In a candlelight ceremony befitting royalty, the community paid tribute to Dawna Munroe, her daughter, Crystal, and husband Cristian Cecala, who were crushed to death when a bridge they were driving across collapsed in Genoa, Italy, last week Tuesday.
The family of three were cremated on Wednesday, days after they were identified via DNA tests. A thanksgiving service celebrating their lives was held in Italy. The family expects to transport their remains to Jamaica for another service in their honour.
On Wednesday night, immense sadness blanketed the community as the family and residents dealt with the grief.
"We are still in shock," remarked Akela Lewis, Munroe's youngest sibling, completing her sentence with what was obvious, "Dawna was the best sister anyone could ask for."

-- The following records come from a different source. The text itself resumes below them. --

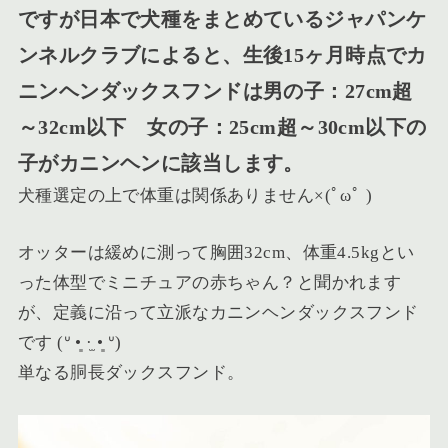
ですが日本で犬種をまとめている
ジャパンケ
ンネルクラブによると、生後15ヶ月時点でカ
ニンヘンダックスフンドは男の子：27cm超
～32cm以下 女の子：25cm超～30cm以下の
子がカニンヘンに該当
します。
犬種選定の上で体重は関係ありません×(ﾟωﾟ )
オッターは緩めに測って胸囲32cm、体重4.5kgとい
った体型でミニチュアの赤ちゃん？と聞かれます
が、定義に沿って立派なカニンヘンダックスフンド
です (ᐡ •͈ ·̫ •͈ ᐡ)
単なる胴長ダックスフンド。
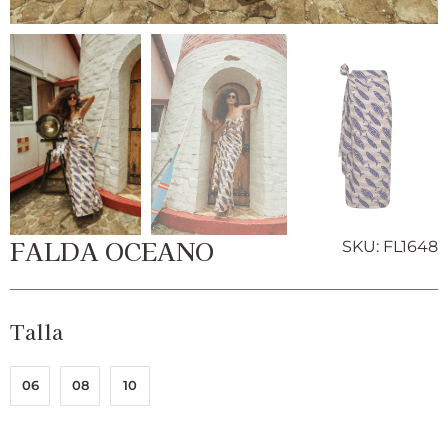
FALDA OCEANO
SKU: FL1648
Talla
06
08
10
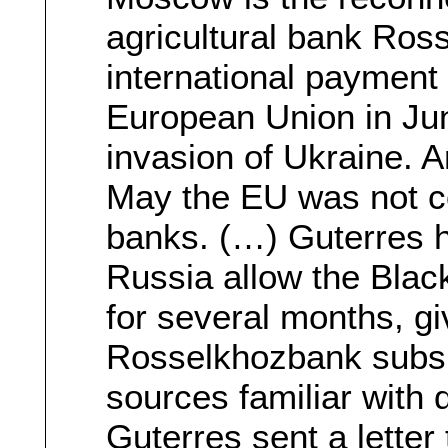
agricultural bank Ro
international payment 
European Union in Ju
invasion of Ukraine. 
May the EU was not co
banks. (…) Guterres h
Russia allow the Blac
for several months, gi
Rosselkhozbank subsi
sources familiar with 
Guterres sent a letter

The two sisters spoke regularly via WhatsApp, at least every two days, and Munroe, the eldest of five girls for her mom, planned on spending this Christmas with her family in Jamaica.
'COME EEN LIKE A STORY'
While Akela's solemn tone became hushed, an aunt of Munroe's had to be consoled by another sibling. Her mother remained in hospital in the United States, still reeling from the effects of the deaths, while her grandfather was holed up in his room at their Westmoreland home still unable to grasp reality.
"It come een like somebody a read a story to me. I never expected this to happen to my family," exclaimed Karesha Lewis, another sister of the deceased.
Admitting that she has had to resort to a shot of Vodka each night in order to sleep since her sister's death, Karesha stared long and hard as the hurt in her voice took over.
Munroe and her daughter moved to the European country nine years ago, where they joined Cecala, who she met in Negril while working in the resort town as a waitress.
The three, who family members say were inseparable, were en route to Livorno to take a ferry to the island of Elba, where they planned on vacationing, when the Morandi motorway they were on collapsed.
The incident has seen many families blaming the Italian government for faulty infra-structure, resulting in the collapse of the motorway.